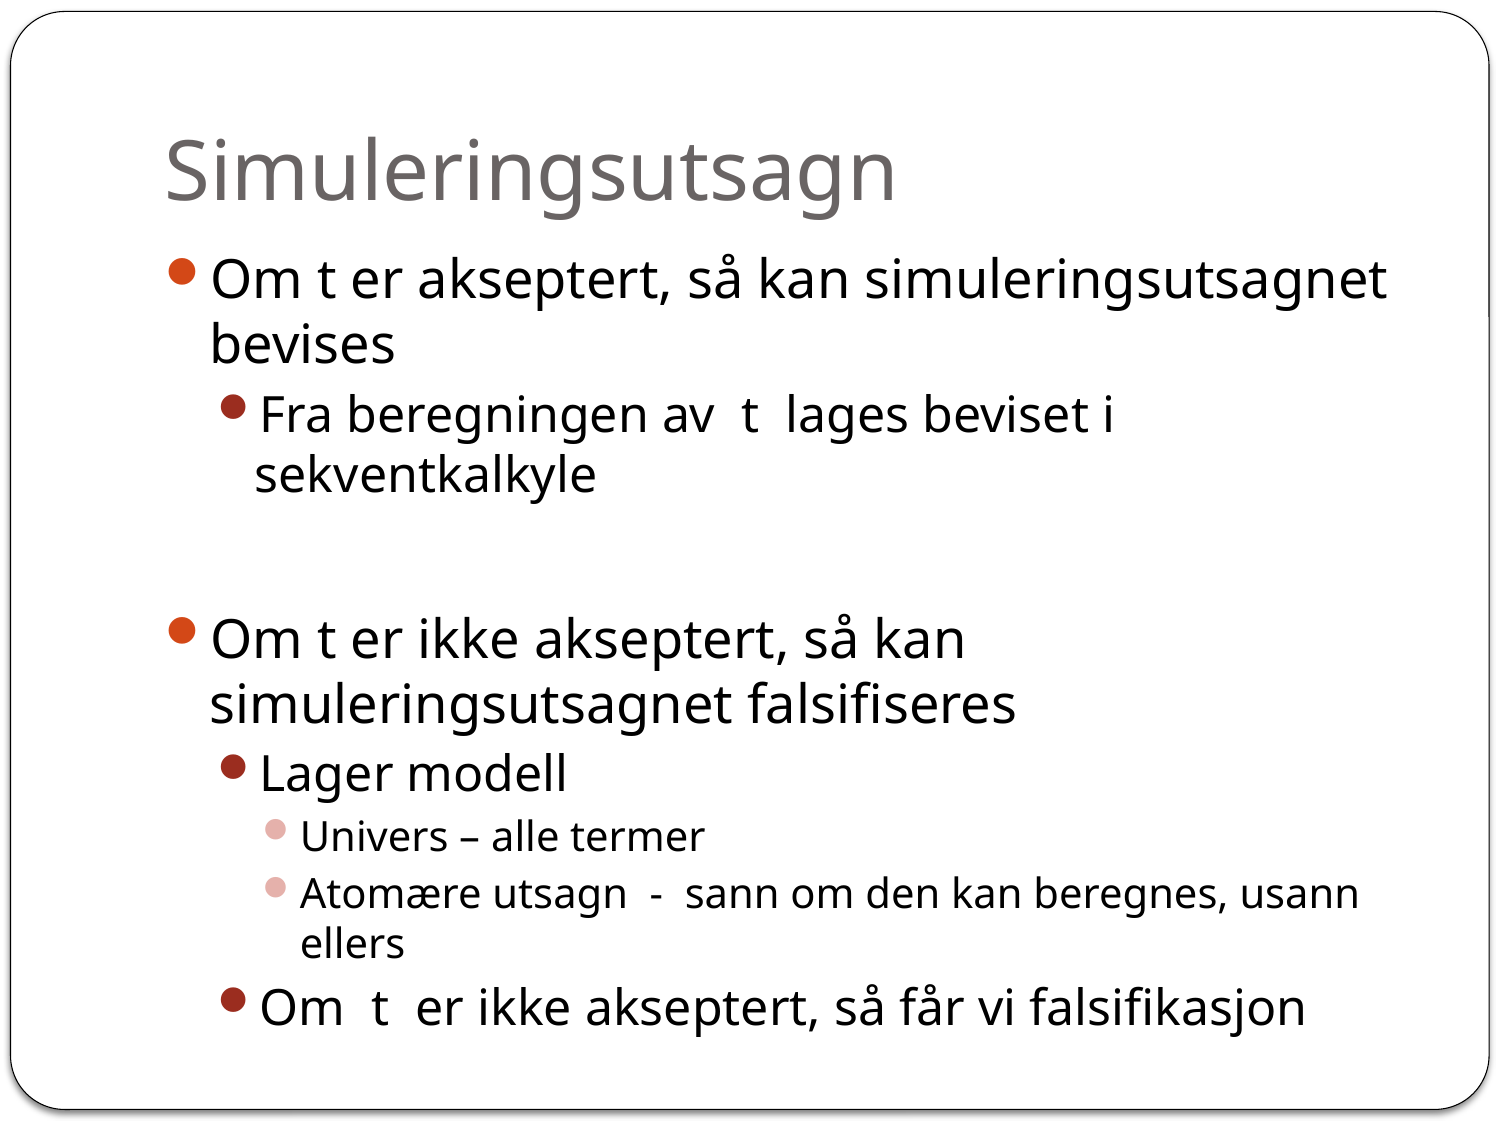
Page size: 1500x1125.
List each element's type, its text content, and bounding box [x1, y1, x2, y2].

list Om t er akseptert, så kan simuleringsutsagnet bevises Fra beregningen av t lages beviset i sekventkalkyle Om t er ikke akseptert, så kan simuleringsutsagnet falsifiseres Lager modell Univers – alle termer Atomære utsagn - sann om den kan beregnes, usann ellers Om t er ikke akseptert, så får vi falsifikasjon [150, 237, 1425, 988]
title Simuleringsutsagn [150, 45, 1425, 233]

______________________________

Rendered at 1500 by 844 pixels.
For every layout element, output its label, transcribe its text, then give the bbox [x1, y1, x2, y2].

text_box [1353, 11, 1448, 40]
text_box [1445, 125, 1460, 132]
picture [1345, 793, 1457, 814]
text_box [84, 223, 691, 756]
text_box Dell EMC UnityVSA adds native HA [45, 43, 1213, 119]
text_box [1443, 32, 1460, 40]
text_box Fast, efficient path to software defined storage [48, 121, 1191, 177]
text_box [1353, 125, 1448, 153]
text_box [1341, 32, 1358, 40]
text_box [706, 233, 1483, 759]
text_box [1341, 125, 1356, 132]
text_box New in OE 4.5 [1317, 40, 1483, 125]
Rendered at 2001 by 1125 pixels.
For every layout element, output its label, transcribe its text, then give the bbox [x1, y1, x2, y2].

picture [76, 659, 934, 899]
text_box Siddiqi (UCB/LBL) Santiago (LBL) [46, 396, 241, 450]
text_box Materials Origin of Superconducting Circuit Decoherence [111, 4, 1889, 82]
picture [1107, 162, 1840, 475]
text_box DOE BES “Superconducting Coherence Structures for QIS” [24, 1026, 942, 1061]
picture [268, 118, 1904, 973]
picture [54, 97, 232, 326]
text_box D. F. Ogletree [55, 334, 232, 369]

______________________________

ACTION ITEM:
A complete answer lists every line of the listing above that holds the word "pixels".

EXERCISE SOLUTION:
Rendered at 1500 by 844 pixels.
Rendered at 2001 by 1125 pixels.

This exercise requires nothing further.